___ Excerpt ___
In a related issue, after mapping DFAs to Turing machines (where the "state" is not the main form of storage), and then mapping Turing machines to real computers, we are then asked to map real computers back onto DFAs. But this time, we're using "state" in the sense of the complete configuration of a computer's memory, registers, hard drives, and whatever...and mapping that back onto the DFA sense of "state". Meaning we end up with a DFA with two-to-the-trillionth-power different states or something, as you've mentioned below, and it seems like a technicality to call that "finite". However, this is indeed what people mean in saying a real computer is only as powerful as a DFA.

It seems to me that this mixed use in the discussion of any form of finite state automata is extremely confusing. Either a turing machine has infinite states,

(in the sense of "state" used in talking about real computers, it does...)

or a "real computer" is a turing machine with restricted memory. If we accept that a "real computer" is equivelent to a DFA then we shouldnt discuss Turing machines as though they were finite state machines. Also in todays market of mass storage devices and backup tapes IMO a modern computer has essentially infinte resources to work with. After all we could keep adding new harddrives ad nauseum.

This is true and I've added it to the article.

I also think that the merging of state and memory is problematic as it implies that the state of the machine is a holistic one comprising of the combined state of every mass storage device and memory address that the computer can access. Since a single byte of RAM implies 256 distinct states a computer with a few terabytes of mass storage available and a few gigabytes of memory would have more states than there are atoms in the universe. Add a network connection and the number of states that the machine can be in just explodes.

Right. And that is what they mean. It's a huge number but it is still finite and that's their point. I've tried to address the distance between that and any practical limitations, in my addition to the article.

Maybe this is just the ramblings of a confused man, but personally i feel that there is a problem here. Some areas where it gets confusing is that in other documents we see that one requires a turing machine to process a type 0 language and that DFA's and NFA's can only handle a type 3 language. However if a "real computer" is really a DFA then how can it process a type 0 language like C which requires handling recursive constructs (which we know a DFA cannot.)

A real computer can't necessarily process a fifty petabyte C program. Not that there is any such thing AFAIK.

DanielCristofani 10:04, 16 May 2005 (UTC)

I think that however you slice it there is something misleading in calling a "real computer" a DFA.

(an anonymous contributor)

The two papers on the Turing Test clearly shouldn't be here. Paterson's Worms are more of a judgement call, but the analogy is less close than in the case of Langton's Ant, and I don't know that anyone has suggested they might be Turing-complete.

The edit at 05:45, 30 July 2005 by 202.56.193.222 just removed the artist's conception of a turing machine without any reason given. Is there anything wrong with it? Does anyone object if I put the picture back? --Lemontea 13:34, 30 July 2005 (UTC)

I posted to the anon user's empty talk page asking why he deleted the image. Let's wait a day and if we don't get a response, reintroduce it. Rmrfstar 14:20, 30 July 2005 (UTC)
___ Material supplied ___
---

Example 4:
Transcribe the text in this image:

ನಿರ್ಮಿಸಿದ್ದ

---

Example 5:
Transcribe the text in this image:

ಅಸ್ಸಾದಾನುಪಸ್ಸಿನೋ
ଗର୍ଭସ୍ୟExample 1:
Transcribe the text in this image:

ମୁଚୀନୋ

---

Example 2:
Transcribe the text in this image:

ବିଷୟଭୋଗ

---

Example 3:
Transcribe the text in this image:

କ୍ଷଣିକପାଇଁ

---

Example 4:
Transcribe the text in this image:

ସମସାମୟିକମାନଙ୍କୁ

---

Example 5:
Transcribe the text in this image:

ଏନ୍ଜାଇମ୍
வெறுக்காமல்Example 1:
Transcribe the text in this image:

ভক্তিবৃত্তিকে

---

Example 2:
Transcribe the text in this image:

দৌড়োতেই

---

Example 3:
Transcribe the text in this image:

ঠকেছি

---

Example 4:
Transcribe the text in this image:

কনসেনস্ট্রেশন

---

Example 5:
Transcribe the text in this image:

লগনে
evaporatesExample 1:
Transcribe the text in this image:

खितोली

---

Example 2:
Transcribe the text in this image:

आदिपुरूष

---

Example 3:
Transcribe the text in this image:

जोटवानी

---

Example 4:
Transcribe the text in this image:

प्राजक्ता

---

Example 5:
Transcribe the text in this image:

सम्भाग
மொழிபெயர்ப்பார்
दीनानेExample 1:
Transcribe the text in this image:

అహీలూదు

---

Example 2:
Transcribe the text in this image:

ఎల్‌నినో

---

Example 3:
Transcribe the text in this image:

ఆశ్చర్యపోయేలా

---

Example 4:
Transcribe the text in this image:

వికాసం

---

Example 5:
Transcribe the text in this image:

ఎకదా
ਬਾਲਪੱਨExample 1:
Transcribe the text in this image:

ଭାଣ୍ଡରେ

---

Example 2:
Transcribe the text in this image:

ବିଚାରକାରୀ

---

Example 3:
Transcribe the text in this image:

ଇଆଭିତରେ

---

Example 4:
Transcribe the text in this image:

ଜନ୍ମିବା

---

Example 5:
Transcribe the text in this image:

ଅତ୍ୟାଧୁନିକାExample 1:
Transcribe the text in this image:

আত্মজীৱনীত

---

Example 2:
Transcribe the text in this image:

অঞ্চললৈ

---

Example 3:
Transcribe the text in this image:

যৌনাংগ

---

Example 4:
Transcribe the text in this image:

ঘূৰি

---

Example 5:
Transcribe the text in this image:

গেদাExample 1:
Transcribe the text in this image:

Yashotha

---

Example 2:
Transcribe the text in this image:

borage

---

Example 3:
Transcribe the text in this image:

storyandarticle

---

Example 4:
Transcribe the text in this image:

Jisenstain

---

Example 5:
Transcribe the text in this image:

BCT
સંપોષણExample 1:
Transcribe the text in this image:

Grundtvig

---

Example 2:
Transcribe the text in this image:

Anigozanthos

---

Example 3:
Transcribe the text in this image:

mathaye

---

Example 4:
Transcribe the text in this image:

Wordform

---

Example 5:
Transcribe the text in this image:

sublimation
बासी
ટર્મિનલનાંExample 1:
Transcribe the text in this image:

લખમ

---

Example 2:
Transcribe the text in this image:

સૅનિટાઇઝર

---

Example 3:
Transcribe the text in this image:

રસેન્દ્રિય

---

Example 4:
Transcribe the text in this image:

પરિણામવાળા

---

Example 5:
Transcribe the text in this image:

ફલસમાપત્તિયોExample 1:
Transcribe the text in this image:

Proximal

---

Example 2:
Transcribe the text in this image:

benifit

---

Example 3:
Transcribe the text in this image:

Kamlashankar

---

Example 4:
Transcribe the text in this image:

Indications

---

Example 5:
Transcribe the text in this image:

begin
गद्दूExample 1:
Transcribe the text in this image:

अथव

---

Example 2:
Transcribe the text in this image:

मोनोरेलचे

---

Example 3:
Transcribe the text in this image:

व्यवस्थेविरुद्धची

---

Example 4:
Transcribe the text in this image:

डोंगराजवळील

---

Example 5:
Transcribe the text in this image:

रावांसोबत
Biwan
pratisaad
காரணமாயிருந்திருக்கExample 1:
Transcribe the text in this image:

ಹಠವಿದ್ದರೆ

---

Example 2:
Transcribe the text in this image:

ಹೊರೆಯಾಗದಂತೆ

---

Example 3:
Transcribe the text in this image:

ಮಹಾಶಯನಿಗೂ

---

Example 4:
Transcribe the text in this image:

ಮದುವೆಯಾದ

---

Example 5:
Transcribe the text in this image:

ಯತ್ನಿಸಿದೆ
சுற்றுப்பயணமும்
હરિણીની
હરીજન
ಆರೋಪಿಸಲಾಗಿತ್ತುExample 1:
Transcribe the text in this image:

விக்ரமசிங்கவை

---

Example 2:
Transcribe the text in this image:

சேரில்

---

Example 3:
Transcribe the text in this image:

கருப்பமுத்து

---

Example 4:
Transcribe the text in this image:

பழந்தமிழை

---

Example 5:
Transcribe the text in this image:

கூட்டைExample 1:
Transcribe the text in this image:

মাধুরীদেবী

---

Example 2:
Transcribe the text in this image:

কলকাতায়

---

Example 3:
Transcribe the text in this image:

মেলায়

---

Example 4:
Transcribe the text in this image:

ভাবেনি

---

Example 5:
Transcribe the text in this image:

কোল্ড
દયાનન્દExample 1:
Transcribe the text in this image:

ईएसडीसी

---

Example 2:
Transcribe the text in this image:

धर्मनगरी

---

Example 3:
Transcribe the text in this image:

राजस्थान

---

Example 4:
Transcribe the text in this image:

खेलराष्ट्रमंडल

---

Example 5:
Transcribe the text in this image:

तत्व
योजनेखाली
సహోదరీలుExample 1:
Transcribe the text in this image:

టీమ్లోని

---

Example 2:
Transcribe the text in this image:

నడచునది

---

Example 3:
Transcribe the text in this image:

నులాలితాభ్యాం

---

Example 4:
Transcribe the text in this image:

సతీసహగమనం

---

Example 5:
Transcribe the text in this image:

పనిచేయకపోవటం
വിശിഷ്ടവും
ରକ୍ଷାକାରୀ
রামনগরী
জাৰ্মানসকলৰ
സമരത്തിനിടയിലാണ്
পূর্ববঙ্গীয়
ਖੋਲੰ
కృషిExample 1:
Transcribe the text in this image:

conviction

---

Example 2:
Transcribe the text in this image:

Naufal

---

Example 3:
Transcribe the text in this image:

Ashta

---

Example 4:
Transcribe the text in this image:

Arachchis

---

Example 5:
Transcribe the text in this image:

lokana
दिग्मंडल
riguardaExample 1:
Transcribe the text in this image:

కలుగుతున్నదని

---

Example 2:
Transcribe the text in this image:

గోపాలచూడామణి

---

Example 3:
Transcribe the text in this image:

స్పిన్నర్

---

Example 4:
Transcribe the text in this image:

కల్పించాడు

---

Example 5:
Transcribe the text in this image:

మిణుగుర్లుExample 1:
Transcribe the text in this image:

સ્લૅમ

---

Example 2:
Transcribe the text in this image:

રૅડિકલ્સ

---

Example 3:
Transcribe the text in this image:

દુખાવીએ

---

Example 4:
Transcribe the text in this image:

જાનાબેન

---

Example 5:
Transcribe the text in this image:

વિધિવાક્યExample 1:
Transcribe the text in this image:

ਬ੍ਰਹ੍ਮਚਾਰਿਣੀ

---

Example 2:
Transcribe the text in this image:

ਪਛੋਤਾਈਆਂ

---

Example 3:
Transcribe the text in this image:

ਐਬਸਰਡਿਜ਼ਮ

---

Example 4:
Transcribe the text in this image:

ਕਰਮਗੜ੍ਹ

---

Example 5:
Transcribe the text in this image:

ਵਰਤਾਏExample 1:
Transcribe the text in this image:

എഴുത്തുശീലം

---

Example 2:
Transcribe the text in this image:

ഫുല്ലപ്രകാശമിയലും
___
Directive A: Return the passage of the Turing machine discussion from "Right. And that" up to and including "such thing AFAIK.".
Directive B: In the Turing machine discussion, how many distinct states does a single byte of RAM imply?
Directive C: Write what comes next in the Turing machine discussion, picking up after its last comment.

Exercise result A:
Right. And that is what they mean. It's a huge number but it is still finite and that's their point. I've tried to address the distance between that and any practical limitations, in my addition to the article.

Maybe this is just the ramblings of a confused man, but personally i feel that there is a problem here. Some areas where it gets confusing is that in other documents we see that one requires a turing machine to process a type 0 language and that DFA's and NFA's can only handle a type 3 language. However if a "real computer" is really a DFA then how can it process a type 0 language like C which requires handling recursive constructs (which we know a DFA cannot.)

A real computer can't necessarily process a fifty petabyte C program. Not that there is any such thing AFAIK.

Exercise result B: 256 distinct states.

Exercise result C:
I have just reintroduced the image into the article because we have heard no justification for its removal and some users have requested its reimplementation. -- Rmrfstar 21:25, 31 July 2005 (UTC)

Hi,

We have a weird reference on the french Wikipedia (fr.wikipedia.org), about Turing Machines made of optical rays, or marbles...

I haven't dared to add it on this article, since I haven't found any other reference to this on the internet. However, if you are interested, or have time to contact the owners of such machines, here is the page :

http://fr.wikipedia.org/wiki/Machine_de_Turing#Une_machine_de_Turing_r.C3.A9elle

King mike

Right in the middle of the article it says:

[A] universal Turing machine can be fairly simple, using just a few states and a few symbols. For example, only 2 states are needed, since a 2×18 (meaning 2 states, 18 symbols) universal Turing machine is known. A complete list of the smallest known universal Turing machines is: 2×18, 3×10, 4×6, 5×5, 7×4, 10×3, 22×2.

Why? Why these particular numbers? If we can have 2 states and 18 symbols, why not 18 symbols and 2 states?

Jm546 21:05:05, 2005-08-19 (UTC)

Er, "2 states and 18 symbols" is "18 symbols and 2 states". But maybe you meant "18 states and 2 symbols", in which case the answer is that nobody has yet created a Turing machine with those parameters (i.e. a particular definition table with 18 states and 2 symbols) which is itself Turing complete (the criterion defined in that paragraph).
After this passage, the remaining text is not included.